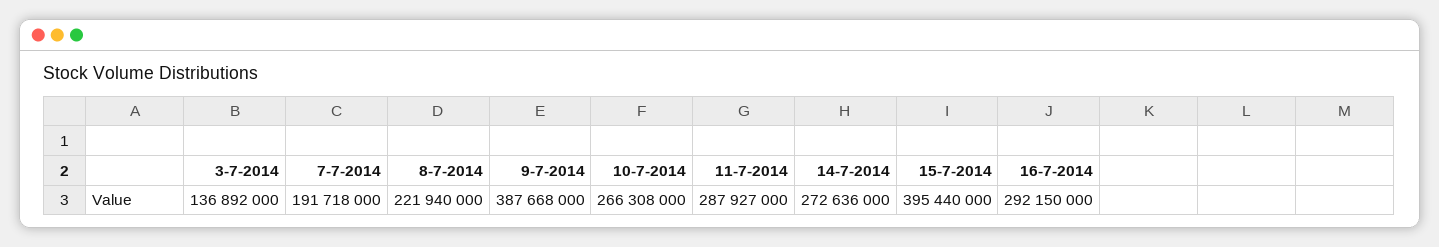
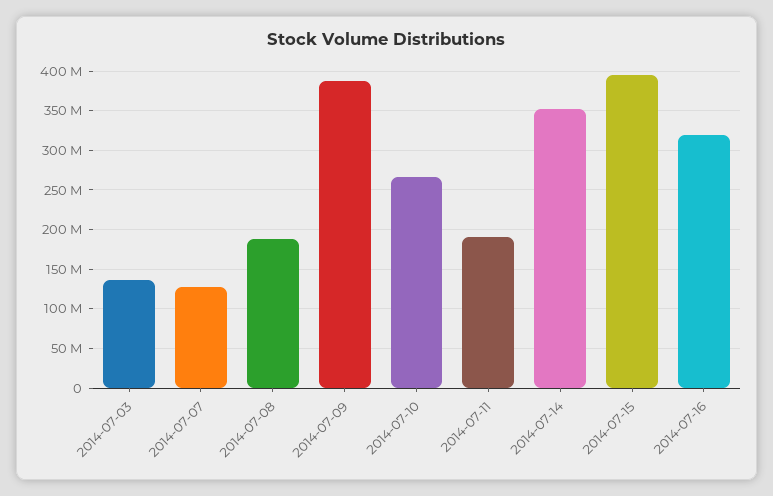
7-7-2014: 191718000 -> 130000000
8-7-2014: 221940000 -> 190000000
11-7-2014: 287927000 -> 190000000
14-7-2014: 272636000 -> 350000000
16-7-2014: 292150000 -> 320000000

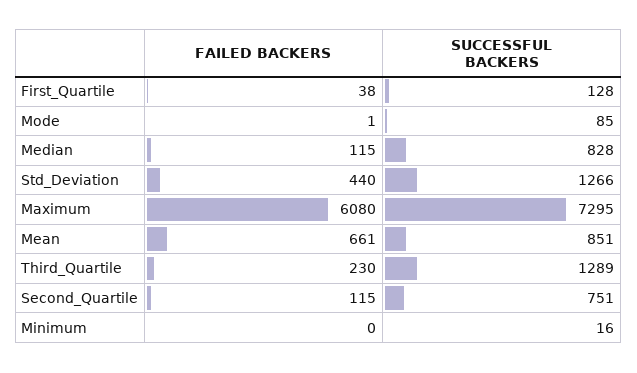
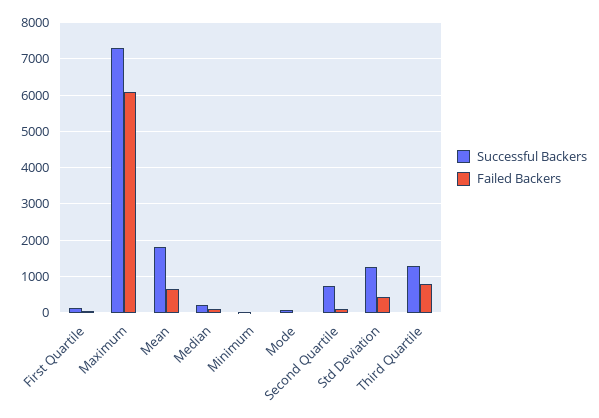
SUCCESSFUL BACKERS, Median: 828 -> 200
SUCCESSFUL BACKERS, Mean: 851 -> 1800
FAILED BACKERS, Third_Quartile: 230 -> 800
● ● ●
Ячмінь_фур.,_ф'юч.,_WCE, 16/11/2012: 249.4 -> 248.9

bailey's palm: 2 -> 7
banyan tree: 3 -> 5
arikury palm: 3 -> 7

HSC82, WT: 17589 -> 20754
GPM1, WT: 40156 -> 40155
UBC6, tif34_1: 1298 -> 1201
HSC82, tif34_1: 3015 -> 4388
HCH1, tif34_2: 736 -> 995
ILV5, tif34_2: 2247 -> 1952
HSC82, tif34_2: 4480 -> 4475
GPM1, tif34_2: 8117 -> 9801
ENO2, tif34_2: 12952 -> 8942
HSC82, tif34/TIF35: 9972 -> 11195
● ● ●
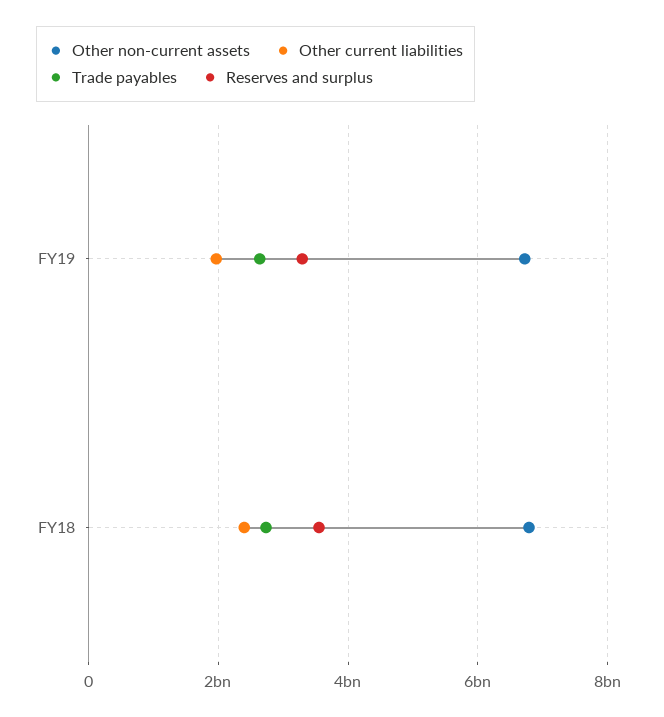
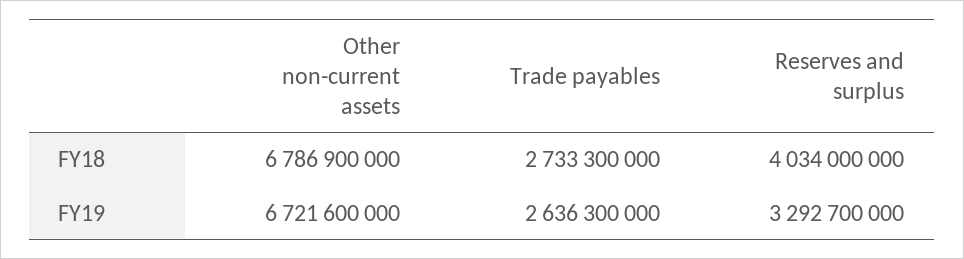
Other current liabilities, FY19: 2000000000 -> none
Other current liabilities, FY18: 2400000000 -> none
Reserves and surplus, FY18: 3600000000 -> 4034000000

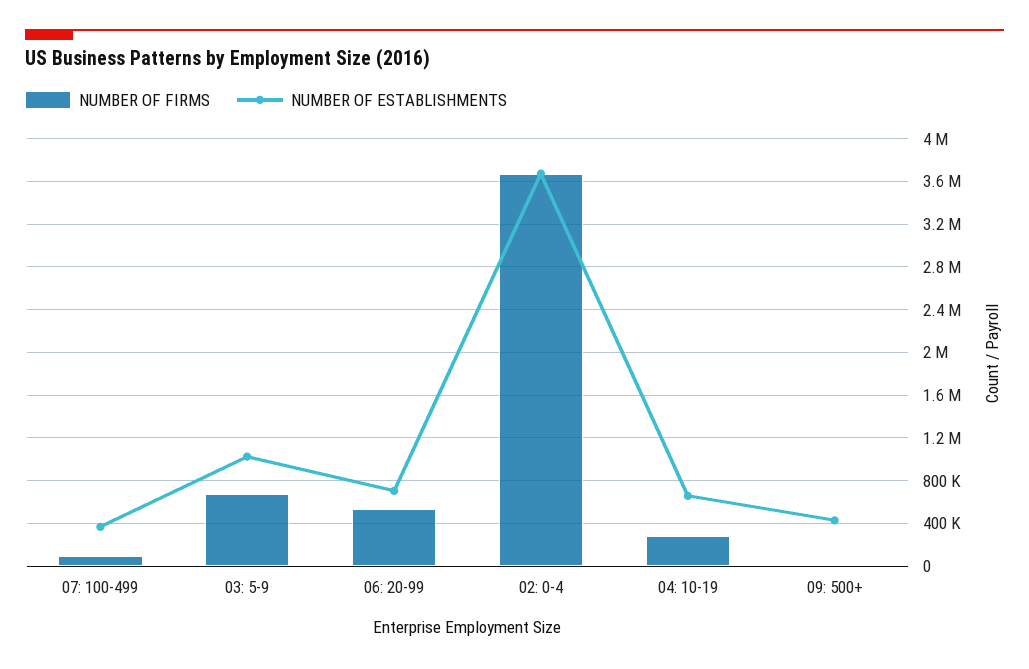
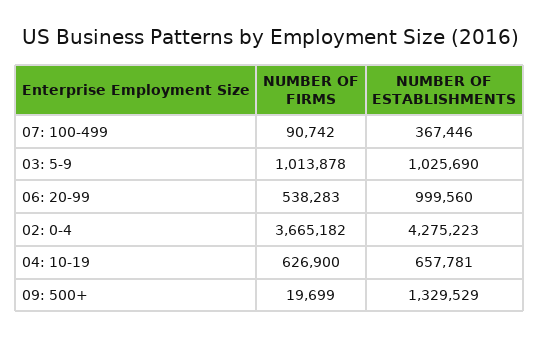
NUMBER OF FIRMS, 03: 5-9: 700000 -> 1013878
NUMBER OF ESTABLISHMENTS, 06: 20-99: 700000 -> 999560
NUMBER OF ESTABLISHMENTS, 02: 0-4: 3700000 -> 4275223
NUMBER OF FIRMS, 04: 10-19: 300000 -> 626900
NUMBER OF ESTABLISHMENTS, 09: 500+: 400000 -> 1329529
● ● ●
» **REQUIRED ACTION**: Pull each line that includes the word "liabilities" out of the material above.

» **OUTPUT OF THE EXERCISE**:
Other current liabilities, FY19: 2000000000 -> none
Other current liabilities, FY18: 2400000000 -> none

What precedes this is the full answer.